Exercise description
Set down the passage of the article on multiple perspectives in health care word for word, from "Healthcare providers examine, assess" to "resonated with me.".

When Health Care Providers Look at Problems from Multiple Perspectives, Patients Benefit — Steven Maurice Clark

3 min readSep 15, 2022

Healthcare providers examine, assess and approach patients in vastly different ways. These variations can be attribute to the differences in experience, expertise or even background which leads them to pay attention to specific signals or cues. While having these different perspectives are important, they can cause misunderstandings and misdiagnosis if not dealt with appropriately.

I recently read an article published by Harvard Business Review titled “When Health Care Providers Look at Problems from Multiple Perspectives, Patients Benefit.” Having worked with healthcare providers for multidisciplinary treatment plans to bring about favourable patient outcomes, this article greatly resonated with me.

Each approach to a particular issue has its pros and cons. Thus, communication is key amongst the healthcare providers to “reach a shared understanding of a patient’s diagnosis, identify and resolve any blind spots around an issue, and develop more-robust, well-rounded treatment approaches.”

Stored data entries
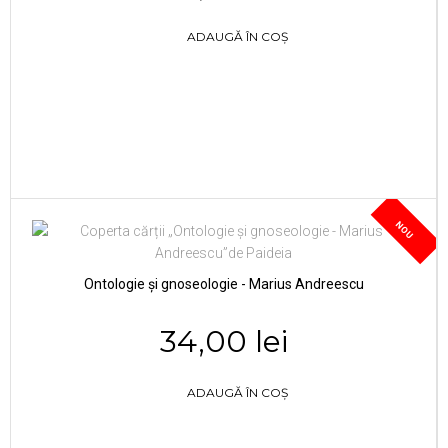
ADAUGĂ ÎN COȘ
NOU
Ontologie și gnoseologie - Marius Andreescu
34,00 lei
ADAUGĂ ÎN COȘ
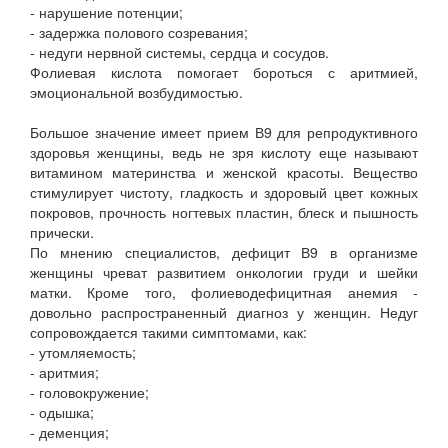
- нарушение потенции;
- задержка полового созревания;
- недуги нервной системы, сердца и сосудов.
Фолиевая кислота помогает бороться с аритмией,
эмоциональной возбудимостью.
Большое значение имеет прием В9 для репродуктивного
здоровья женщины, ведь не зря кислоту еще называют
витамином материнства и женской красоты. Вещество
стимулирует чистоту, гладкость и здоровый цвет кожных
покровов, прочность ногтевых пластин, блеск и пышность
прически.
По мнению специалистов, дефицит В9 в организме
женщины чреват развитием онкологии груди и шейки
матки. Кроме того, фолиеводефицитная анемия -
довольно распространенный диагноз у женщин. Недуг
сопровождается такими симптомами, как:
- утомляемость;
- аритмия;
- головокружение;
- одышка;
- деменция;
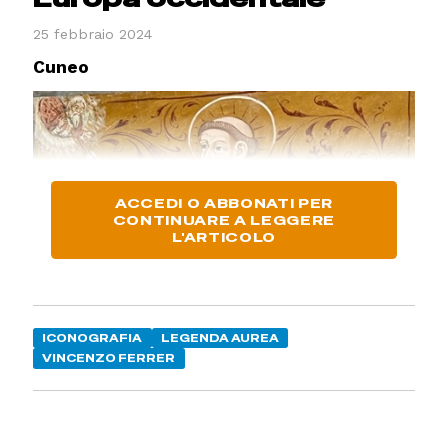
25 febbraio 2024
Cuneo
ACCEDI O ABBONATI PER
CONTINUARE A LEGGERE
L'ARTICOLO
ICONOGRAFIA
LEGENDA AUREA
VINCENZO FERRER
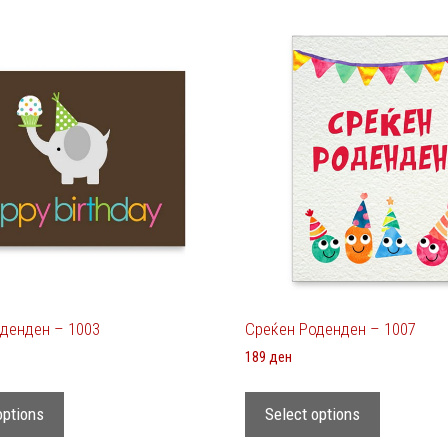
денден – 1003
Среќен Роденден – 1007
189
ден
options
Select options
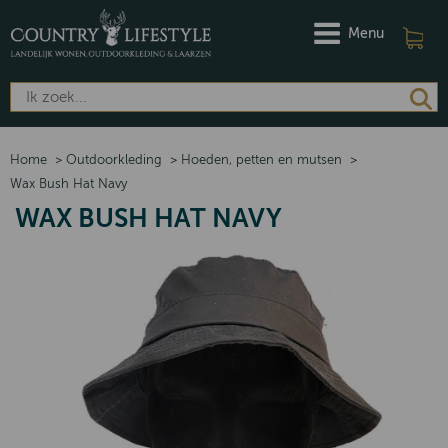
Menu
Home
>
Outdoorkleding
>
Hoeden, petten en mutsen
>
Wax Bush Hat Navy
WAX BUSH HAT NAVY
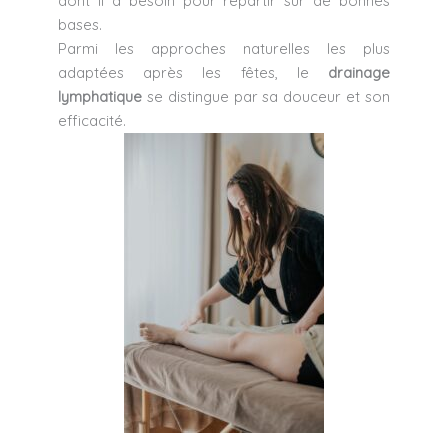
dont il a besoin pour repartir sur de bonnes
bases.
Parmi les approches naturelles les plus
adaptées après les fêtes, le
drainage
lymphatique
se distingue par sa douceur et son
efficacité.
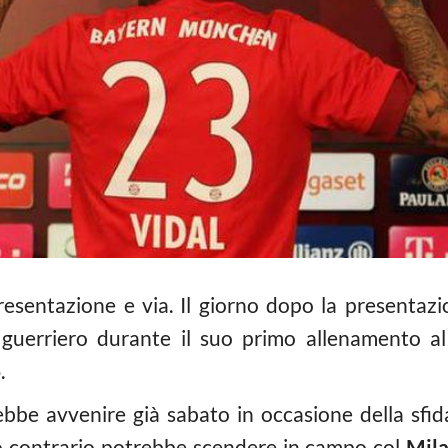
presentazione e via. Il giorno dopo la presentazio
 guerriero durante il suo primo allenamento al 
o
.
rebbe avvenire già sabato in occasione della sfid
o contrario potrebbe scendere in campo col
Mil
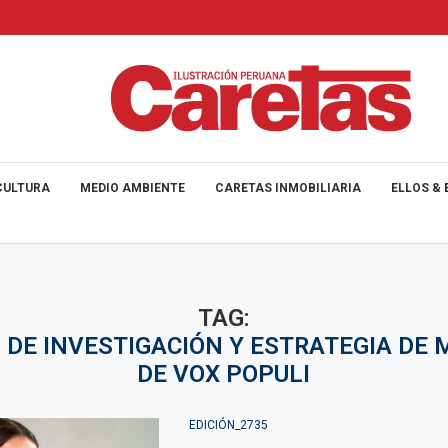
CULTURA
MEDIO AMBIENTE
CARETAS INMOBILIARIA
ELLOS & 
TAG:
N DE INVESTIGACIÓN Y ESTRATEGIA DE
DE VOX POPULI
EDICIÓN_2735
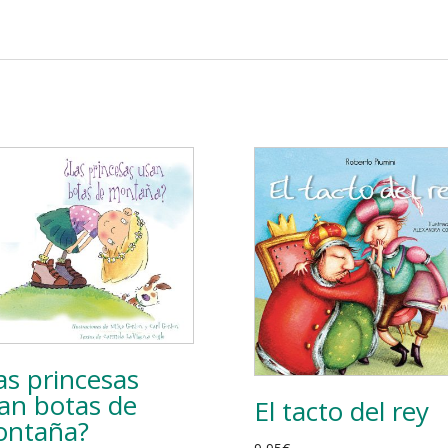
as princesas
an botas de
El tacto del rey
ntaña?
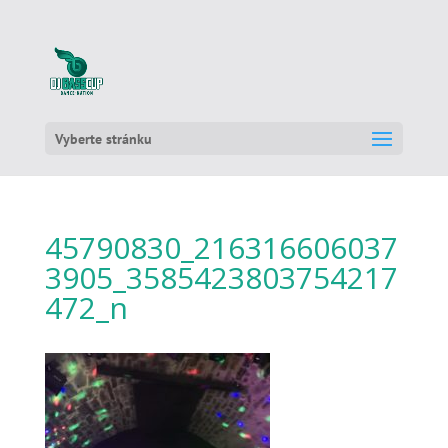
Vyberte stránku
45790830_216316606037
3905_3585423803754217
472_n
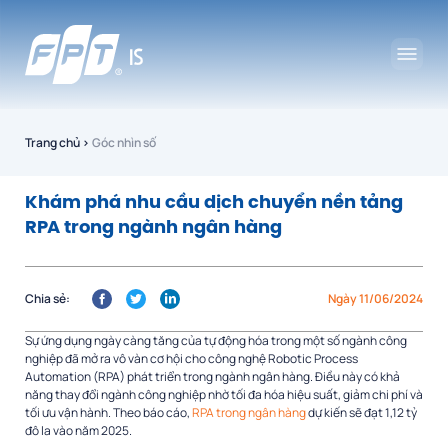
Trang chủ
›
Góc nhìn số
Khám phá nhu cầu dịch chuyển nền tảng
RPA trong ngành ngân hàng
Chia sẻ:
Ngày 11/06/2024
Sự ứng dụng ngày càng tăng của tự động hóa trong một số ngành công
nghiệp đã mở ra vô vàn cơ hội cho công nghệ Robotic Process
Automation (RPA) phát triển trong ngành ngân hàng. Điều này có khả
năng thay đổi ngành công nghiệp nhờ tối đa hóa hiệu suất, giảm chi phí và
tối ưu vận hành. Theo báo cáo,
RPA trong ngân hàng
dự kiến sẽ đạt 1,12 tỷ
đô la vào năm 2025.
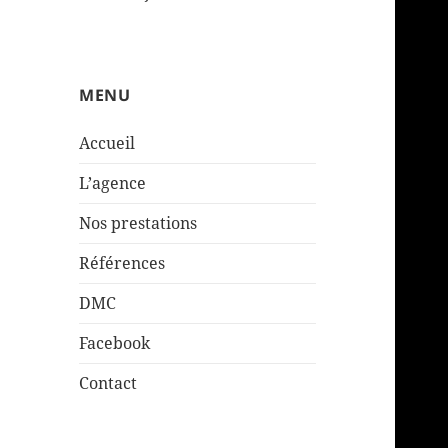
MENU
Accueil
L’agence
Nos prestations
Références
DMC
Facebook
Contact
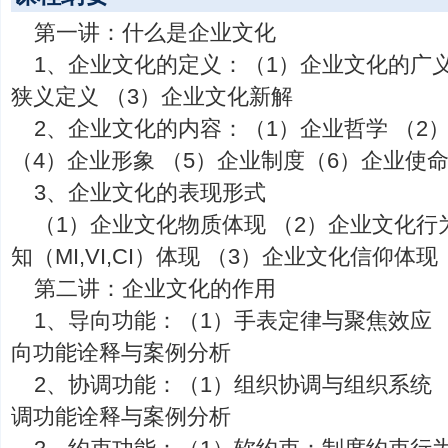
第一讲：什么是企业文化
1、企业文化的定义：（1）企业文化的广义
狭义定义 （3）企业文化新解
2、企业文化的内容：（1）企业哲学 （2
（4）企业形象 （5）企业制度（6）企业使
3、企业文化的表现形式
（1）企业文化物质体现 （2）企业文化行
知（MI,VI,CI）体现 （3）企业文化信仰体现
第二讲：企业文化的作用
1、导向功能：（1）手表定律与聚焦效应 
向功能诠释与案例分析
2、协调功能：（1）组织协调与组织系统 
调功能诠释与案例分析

Your response
Healthcare providers examine, assess and approach patients in vastly different ways. These variations can be attribute to the differences in experience, expertise or even background which leads them to pay attention to specific signals or cues. While having these different perspectives are important, they can cause misunderstandings and misdiagnosis if not dealt with appropriately.

I recently read an article published by Harvard Business Review titled “When Health Care Providers Look at Problems from Multiple Perspectives, Patients Benefit.” Having worked with healthcare providers for multidisciplinary treatment plans to bring about favourable patient outcomes, this article greatly resonated with me.